Expressions used in Everyday Spoken English in Social and Professional contexts
take a leaf out of (someone's) book
take a leaf out of someone's book
1) imitate someone else's behaviour, especially to gain an advantage
How to MemorizePopularity HighProfessional HighSocial
he/she is very successful, I should really take a leaf out of his/her book
'Leaves' refer to the pages in a book. If you take a leaf out of someone's book it means to imitate, copy or emulate someone in a particular way. If you take a leaf out of someone's book you behave in the way that they do. Usually, this expression refers to copying someone's good or beneficial behaviour. "You should take a leaf out of his book and start getting up earlier in the mornings." (Note: Although 'you should take a page out of his book' technically means the same thing, it is not an established idiom and so the received meaning is not the same.)
Social Examples (Basic)
Sarah seems healthier than ever these days, I think I'll take a leaf out of her book and start going for a run first thing in the morning.

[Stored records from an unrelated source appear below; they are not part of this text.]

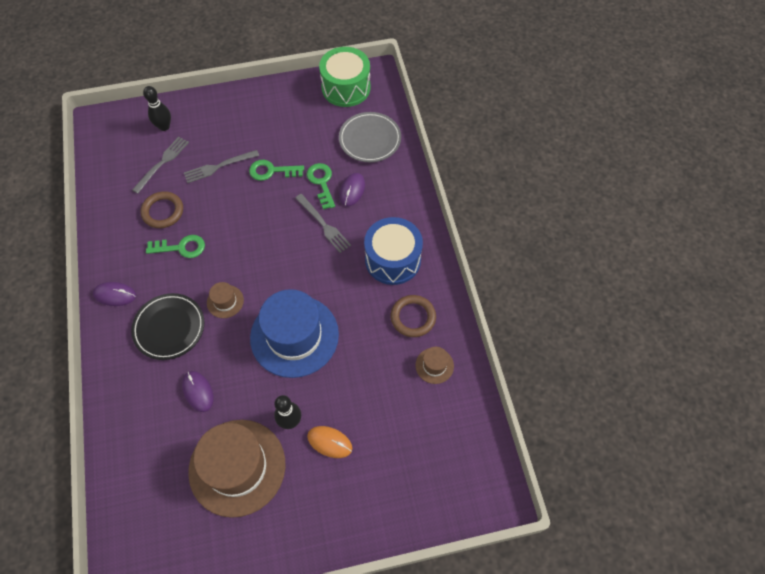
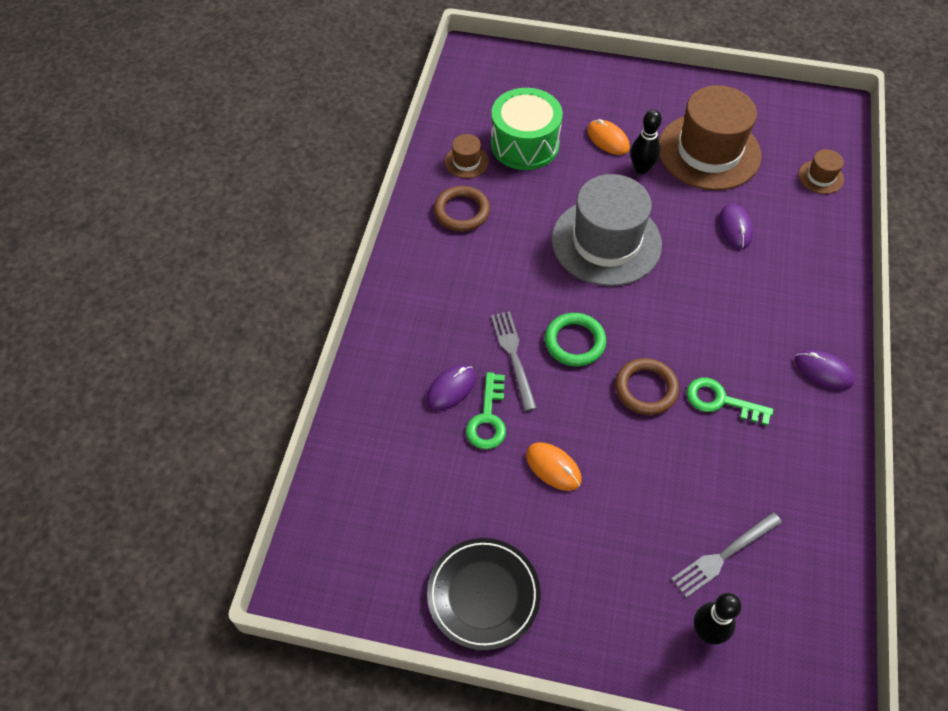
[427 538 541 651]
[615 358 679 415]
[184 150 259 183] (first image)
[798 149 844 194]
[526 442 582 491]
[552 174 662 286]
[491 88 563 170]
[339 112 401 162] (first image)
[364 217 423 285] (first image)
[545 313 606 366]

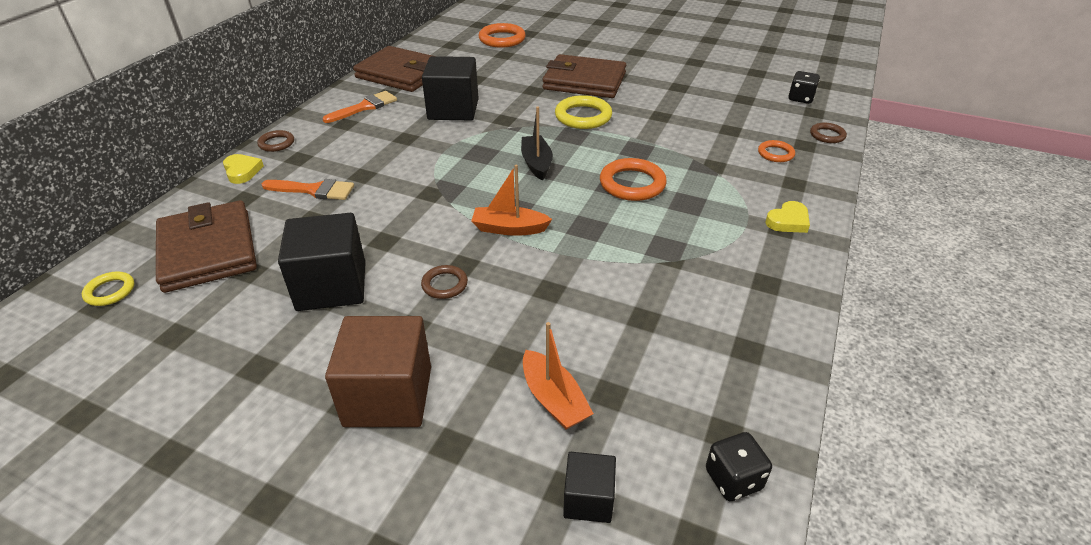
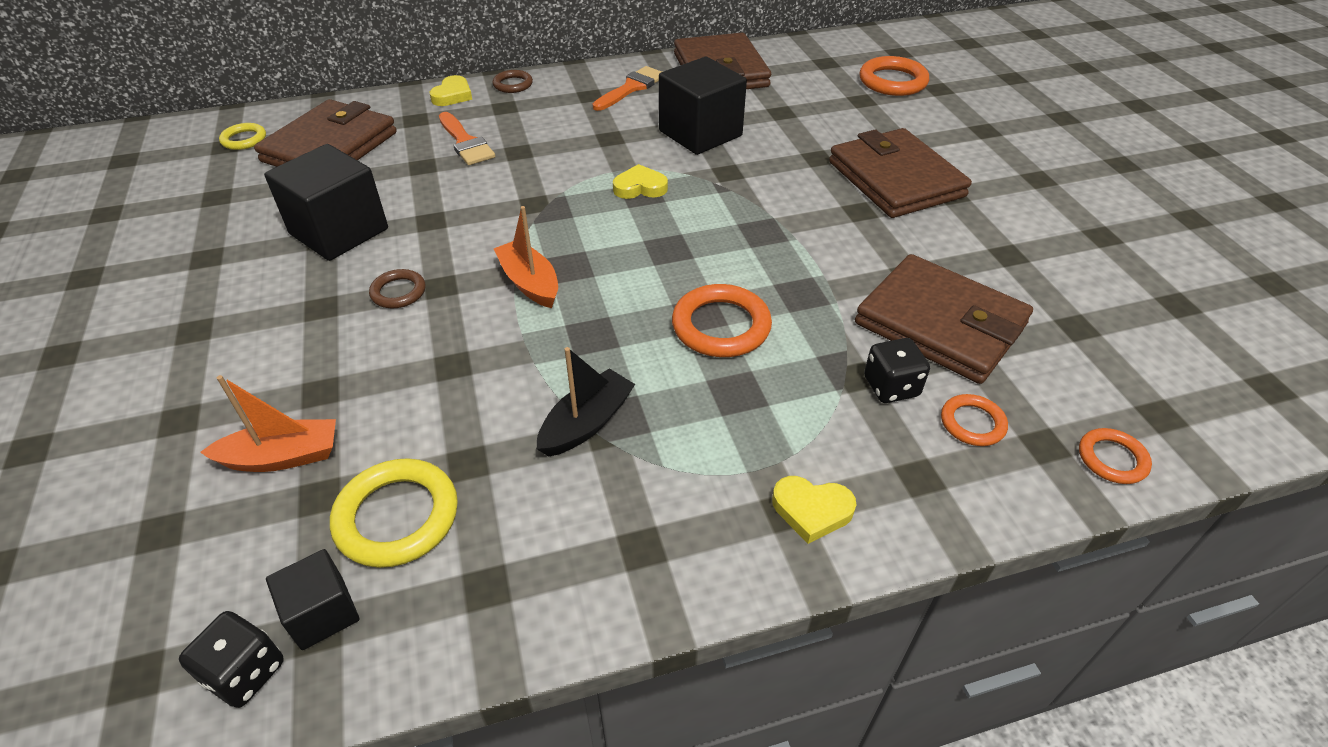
[593 66 662 111]
[325 316 431 427] (first image)
[537 347 635 457]
[200 375 336 472]
[330 458 458 568]
[266 549 359 650]
[864 338 930 403]
[1079 428 1152 484]
[613 164 668 199]
[855 254 1033 384]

Professional Examples (Basic)
Peter had struggled to hit his sale targets for the past few months, so he took a leaf out of David's book by going on a course to improve his communication skills. It really helped him to connect better with potential clients.
Our biggest rivals have pulled ahead of us recently thanks to the effort they make to keep staff happy and motivated. We could really take a leaf out of their book.